Museums are divisive in their appeal. On the one hand, standing face to face with legendary machines, breathing in the vapours of oil and leather that time erodes from a classic or historic car is a humbling, nourishing experience.
On the other hand, unless such machines are kept working, you’re looking at corpses. Now inanimate hulks, the record breakers of the past are displayed in limbo between life and death. And if all the museum achieves is to enable us to gawp open-mouthedly at these silent giants, we might as well do that in the comfort of our own homes.
Here’s a good example of something worth revering, in a rather convenient scale.
All images get bigger if you attack them with your cursor and give ’em a damn good clicking.
As the owner of an Audi, I thought I ought to own a model that does something to reference the history of this (formerly?) fascinating marque, although we might overlook some of the more politically contentious reasons for Germany’s pre-war quest for engineering recognition.

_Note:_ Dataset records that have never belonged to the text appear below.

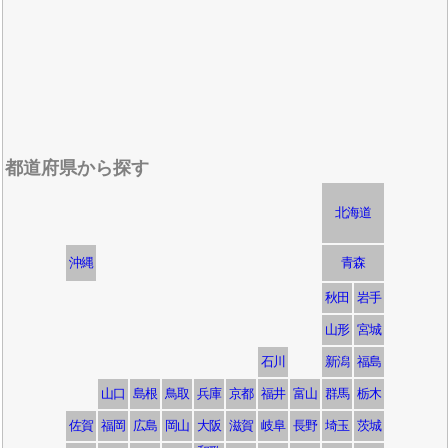
都道府県から探す
北海道
沖縄
青森
秋田
岩手
山形
宮城
石川
新潟
福島
山口
島根
鳥取
兵庫
京都
福井
富山
群馬
栃木
佐賀
福岡
広島
岡山
大阪
滋賀
岐阜
長野
埼玉
茨城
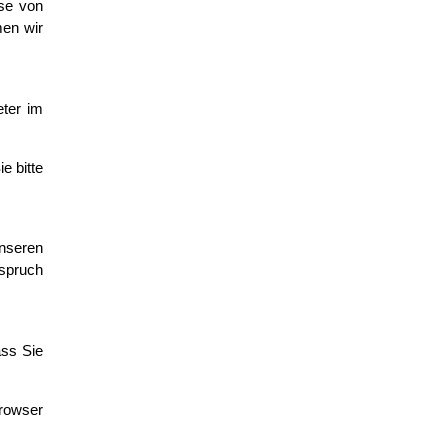
ese von
men wir
eter im
e bitte
nseren
nspruch
ass Sie
browser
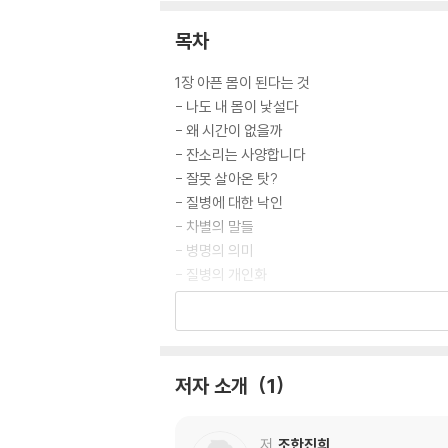
목차
1장 아픈 몸이 된다는 것
- 나도 내 몸이 낯설다
- 왜 시간이 없을까
- 잔소리는 사양합니다
- 잘못 살아온 탓?
- 질병에 대한 낙인
- 차별의 말들
- 병명의 의미
- 질병의 개인화
2장 같은 질병, 다른 아픔
- 나약함이 여성적이라니
- 갇혀버린 통증
저자 소개
1
- 폐암은 여성스럽지 않잖아요
- ‘다른 삶’을 탓하기
- 아파도 돌보는 여성들
저
조한진희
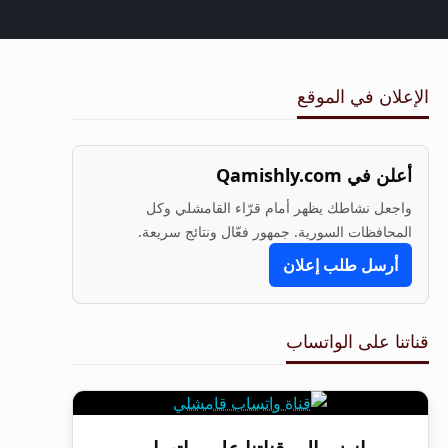
الإعلان في الموقع
أعلن في Qamishly.com
واجعل نشاطك يظهر أمام قرّاء القامشلي وكل
المحافظات السورية. جمهور فعّال ونتائج سريعة.
أرسل طلب إعلان
قناتنا على الواتساب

The Auto-Union Typ C was astonishing, a grand-prix racer that seems aeons ahead of its time. Taken from the Audi website:
“The Type C represented the most powerful development stage of the Auto Union 16-cylinder racing car, which developed up to 560 hp. The Streamliner celebrated its debut at the 1937 Avus Race, where the new banked curve was driven on for the first time. In the same year Bernd Rosemeyer drove this car on the Frankfurt to Darmstadt autobahn, accelerating it to a speed of over 400 km/h for the first time on a normal road, and set several world speed records.”
It would also be the car that killed Rosemeyer, but they don’t mention that.
This model is basically art, and to delve into such minutiae as quality and accuracy would be the work of a philistine, but I wouldn’t be upholding the proud tradition of Diecast Delights if I didn’t.
So here it is then: The Revell 1:18 Auto Union Typ 3 Record Breaking Car isn’t perfect.
There are a couple of ripples in the metalwork, a few inconsistencies in shaping around some of the features of that astonishing body, which can only have been caused by limitations in the die-casting process.
But, you know, that’s it. I’m done with criticising it now, because it’s just such a joy to behold. It’s also among my longest 1:18s, and one of the heaviest, too. The silver paintwork is glorious, and somehow it looks period.
Detail is limited, but what’s there is gorgeous. The tiny, single-seat cockpit lies beneath a hinged canopy, opening which reveals a tachometer which looks like the pressure gauge of a steam engine, and for all we know, is. There’s an open-gate gearchange, too, and a pleasingly industrial-looking brake handle.
You can sense the drama of being sealed inside this tiny envelope, ready for that formidable 16-cylinder engine to get busy behind you.
This sixteen-cylinder engine, which hides beneath a removable cast metal cover of substantial mass. It’s a beautifully modelled engine, too; without a doubt missing some of the more precise details, but there’s more than enough there to put you in mind of just what a mammoth undertaking of engineering the Auto-Union race cars really were.
A really good model would have the underlying structure exposed for inspection, but that would result in a model that costs All The Money, and would put it way outside the comfortable “look what I found on eBay for cheap” territory that is the Diecast Delights heartland.
I really think that, if you have an interest in this kind of car, this is all the model of it you need.
406.3km/h on a public road? No problem at all when you have Photoshop.